[Data records]
· · · · ·

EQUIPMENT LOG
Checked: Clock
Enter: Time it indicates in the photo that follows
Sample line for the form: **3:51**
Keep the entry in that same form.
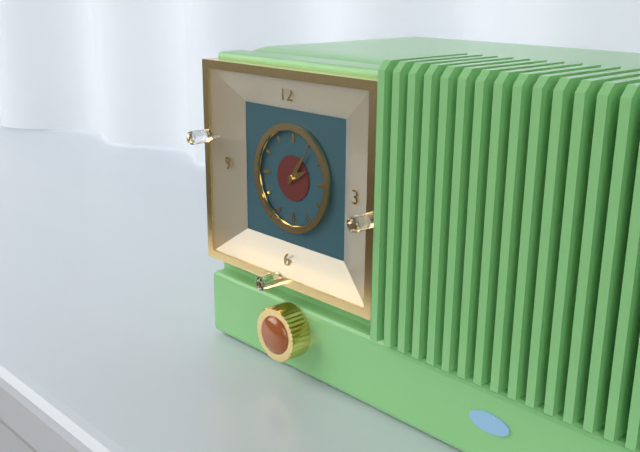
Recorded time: **2:06**
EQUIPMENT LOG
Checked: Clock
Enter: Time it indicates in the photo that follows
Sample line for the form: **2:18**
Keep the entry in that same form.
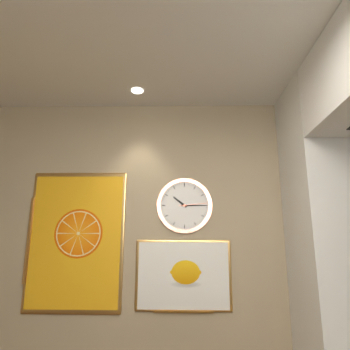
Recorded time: **10:15**
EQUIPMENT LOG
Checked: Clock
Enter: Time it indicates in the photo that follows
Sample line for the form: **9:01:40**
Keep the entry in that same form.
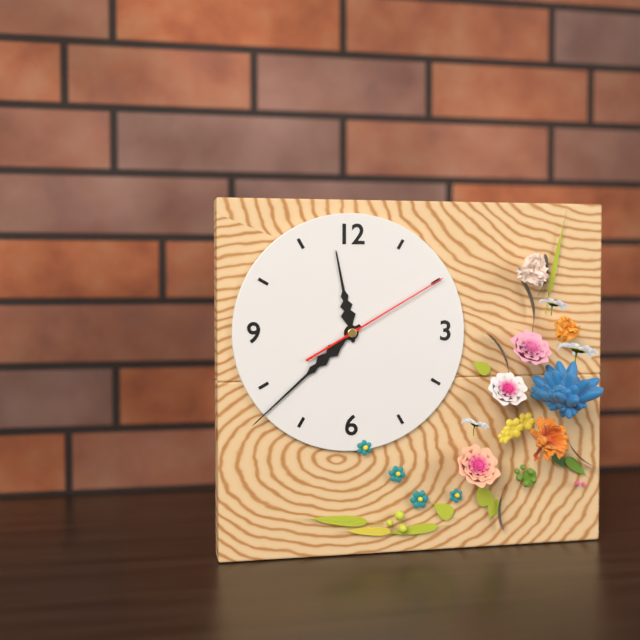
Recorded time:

· · · · ·

# Task instructions
Copy every line of the data above word for word, leaving out the pictures.

# Written response
EQUIPMENT LOG
Checked: Clock
Enter: Time it indicates in the photo that follows
Sample line for the form: **3:51**
Keep the entry in that same form.
Recorded time: **2:06**
EQUIPMENT LOG
Checked: Clock
Enter: Time it indicates in the photo that follows
Sample line for the form: **2:18**
Keep the entry in that same form.
Recorded time: **10:15**
EQUIPMENT LOG
Checked: Clock
Enter: Time it indicates in the photo that follows
Sample line for the form: **9:01:40**
Keep the entry in that same form.
Recorded time:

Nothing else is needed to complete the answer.